The first ignition interlock devices came onto the scene in 1969. At that time they used semiconductor alcohol sensors, and because that type of ignition interlock reacted to non-alcohol sources, they weren’t very reliable. The ignition interlock devices you can now get from Guardian ignition interlock use fuel cell sensors so you know they’re reliable, accurate, and they reduce the likelihood that a drunk driver will become a repeat offender by 67%.

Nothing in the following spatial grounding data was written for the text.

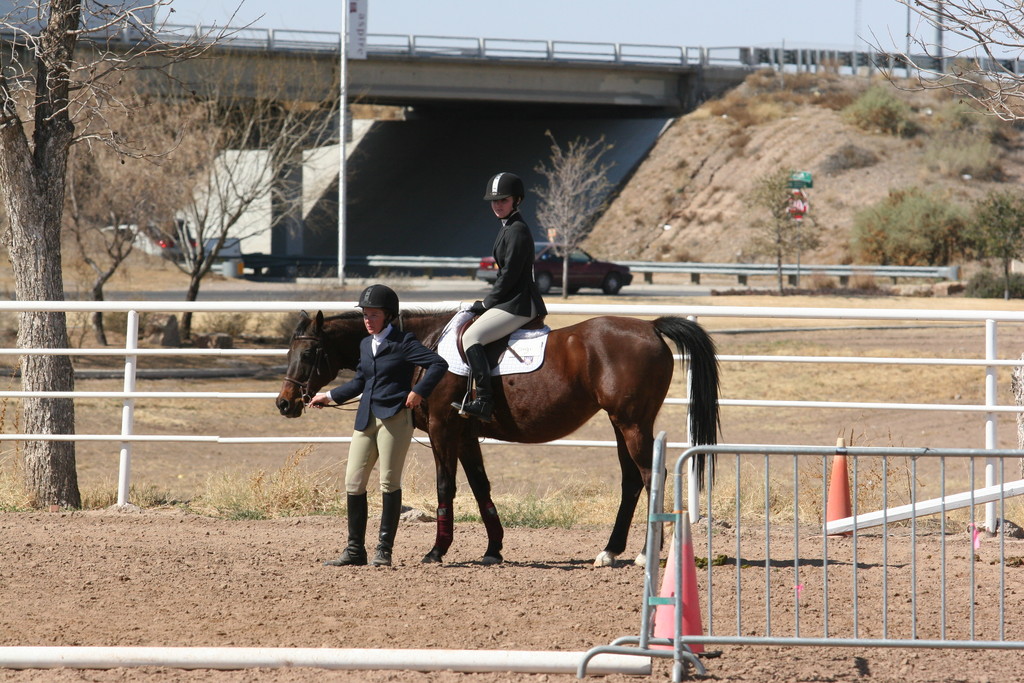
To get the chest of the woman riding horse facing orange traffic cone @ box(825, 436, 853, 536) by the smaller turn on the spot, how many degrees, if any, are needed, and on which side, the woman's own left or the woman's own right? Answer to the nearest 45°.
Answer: approximately 135° to the woman's own right

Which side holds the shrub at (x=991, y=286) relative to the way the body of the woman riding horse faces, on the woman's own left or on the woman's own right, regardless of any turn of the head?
on the woman's own right

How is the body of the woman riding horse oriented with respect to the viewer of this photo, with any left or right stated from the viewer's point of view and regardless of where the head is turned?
facing to the left of the viewer

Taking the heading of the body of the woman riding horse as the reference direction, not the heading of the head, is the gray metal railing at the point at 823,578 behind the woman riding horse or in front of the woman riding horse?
behind

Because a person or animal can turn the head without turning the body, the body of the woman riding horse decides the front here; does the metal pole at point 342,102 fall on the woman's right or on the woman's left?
on the woman's right

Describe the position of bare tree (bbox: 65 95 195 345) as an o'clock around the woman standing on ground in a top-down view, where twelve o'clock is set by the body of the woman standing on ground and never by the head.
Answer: The bare tree is roughly at 4 o'clock from the woman standing on ground.

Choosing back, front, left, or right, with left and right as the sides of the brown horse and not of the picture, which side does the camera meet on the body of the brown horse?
left
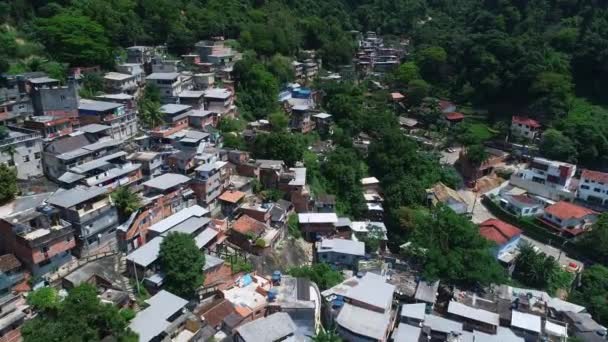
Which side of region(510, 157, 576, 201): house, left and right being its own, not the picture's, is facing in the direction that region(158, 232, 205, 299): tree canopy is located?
front

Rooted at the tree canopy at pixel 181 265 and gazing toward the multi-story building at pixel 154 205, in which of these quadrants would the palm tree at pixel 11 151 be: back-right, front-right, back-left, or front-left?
front-left

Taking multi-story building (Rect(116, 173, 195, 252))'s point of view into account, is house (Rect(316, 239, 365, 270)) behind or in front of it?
in front

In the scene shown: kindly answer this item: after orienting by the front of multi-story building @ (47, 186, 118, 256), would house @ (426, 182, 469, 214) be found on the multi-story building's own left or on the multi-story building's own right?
on the multi-story building's own left

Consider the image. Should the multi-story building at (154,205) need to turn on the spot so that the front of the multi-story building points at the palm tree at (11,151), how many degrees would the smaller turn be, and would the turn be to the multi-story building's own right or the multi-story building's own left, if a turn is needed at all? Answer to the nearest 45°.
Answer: approximately 180°

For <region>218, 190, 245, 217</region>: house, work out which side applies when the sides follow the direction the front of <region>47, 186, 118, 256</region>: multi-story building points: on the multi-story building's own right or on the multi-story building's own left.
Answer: on the multi-story building's own left

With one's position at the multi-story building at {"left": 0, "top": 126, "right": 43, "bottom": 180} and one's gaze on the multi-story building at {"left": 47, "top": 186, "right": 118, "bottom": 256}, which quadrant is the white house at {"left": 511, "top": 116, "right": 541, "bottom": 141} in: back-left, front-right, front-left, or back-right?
front-left

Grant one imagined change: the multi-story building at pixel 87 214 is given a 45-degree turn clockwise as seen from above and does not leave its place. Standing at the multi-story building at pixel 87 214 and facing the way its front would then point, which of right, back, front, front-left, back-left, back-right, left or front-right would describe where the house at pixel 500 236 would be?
left

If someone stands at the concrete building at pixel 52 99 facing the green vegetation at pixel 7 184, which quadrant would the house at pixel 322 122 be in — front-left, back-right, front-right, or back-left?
back-left

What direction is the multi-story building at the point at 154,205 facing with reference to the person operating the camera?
facing the viewer and to the right of the viewer

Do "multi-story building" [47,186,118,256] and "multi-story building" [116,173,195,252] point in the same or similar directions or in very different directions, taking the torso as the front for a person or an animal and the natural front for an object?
same or similar directions

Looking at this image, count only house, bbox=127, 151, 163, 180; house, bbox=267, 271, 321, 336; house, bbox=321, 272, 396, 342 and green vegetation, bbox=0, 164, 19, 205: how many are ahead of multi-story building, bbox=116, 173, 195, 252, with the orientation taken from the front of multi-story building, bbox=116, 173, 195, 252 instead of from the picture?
2

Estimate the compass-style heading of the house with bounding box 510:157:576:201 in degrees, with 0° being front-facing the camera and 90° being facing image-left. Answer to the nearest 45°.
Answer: approximately 45°

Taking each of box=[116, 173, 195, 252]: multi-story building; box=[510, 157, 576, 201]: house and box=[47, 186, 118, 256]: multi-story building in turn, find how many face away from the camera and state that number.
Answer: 0

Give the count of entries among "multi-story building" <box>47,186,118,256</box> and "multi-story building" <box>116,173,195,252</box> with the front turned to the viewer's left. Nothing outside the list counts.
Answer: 0

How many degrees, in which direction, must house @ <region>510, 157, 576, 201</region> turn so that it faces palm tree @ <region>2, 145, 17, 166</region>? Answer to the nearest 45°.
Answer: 0° — it already faces it

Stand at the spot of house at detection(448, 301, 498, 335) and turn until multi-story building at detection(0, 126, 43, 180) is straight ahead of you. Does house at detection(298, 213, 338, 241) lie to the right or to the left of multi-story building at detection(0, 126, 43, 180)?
right
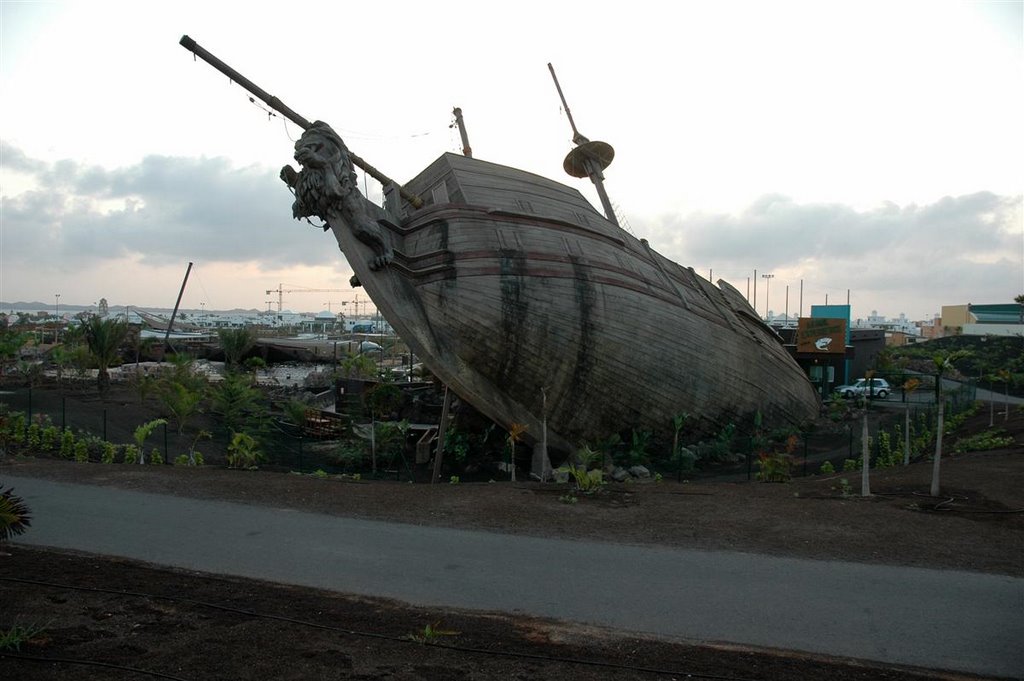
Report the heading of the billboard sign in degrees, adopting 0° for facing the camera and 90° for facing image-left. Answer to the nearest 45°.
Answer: approximately 0°

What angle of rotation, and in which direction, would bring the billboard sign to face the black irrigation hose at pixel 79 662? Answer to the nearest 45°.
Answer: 0° — it already faces it

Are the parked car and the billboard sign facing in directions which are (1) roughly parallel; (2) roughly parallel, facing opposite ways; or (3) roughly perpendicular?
roughly perpendicular

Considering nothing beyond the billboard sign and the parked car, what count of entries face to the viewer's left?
1

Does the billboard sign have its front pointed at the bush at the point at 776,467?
yes

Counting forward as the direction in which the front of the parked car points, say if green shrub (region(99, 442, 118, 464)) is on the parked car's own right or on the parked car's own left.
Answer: on the parked car's own left

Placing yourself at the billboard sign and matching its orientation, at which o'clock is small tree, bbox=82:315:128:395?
The small tree is roughly at 2 o'clock from the billboard sign.

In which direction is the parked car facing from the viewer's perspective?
to the viewer's left

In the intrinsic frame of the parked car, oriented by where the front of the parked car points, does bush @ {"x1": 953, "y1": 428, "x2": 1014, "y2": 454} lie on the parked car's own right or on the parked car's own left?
on the parked car's own left

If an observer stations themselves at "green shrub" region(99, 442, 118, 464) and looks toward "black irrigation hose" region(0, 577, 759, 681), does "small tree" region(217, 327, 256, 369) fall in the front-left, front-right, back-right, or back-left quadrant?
back-left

Way back in 1995, Iowa was among the first states who required ignition interlock devices for driving under the influence (DUI) offenders, and their law still requires offenders with blood alcohol concentration (BAC) over .10 to install the device. Since that time numerous other states have jumped on board, but many are beginning to require ignition interlocks for first time offenders with a BAC of .08 or over.

There are currently 21 states that require mandatory ignition interlock devices for all offenders including Alabama, Arizona, Connecticut, Delaware, and Utah. States like Colorado don’t have a mandatory ignition interlock requirement for a first conviction, but they provide incentives like reduced license suspensions if you install one. California currently has an ignition interlock pilot program that at least one county would like to extend, and in those four areas ignition interlocks are mandatory for all offenders.

The reduction of drunk driving deaths is the reason why Mothers Against Drunk Driving (MADD) and the National Highway Traffic Safety Administration (NHTSA) now recommend all states adopt a first offender ignition interlock law and set a minimum length of time the offender is to use one. Maybe 2015 will be the year that more states see the safety benefits and adopt ignition interlocks for all offenders.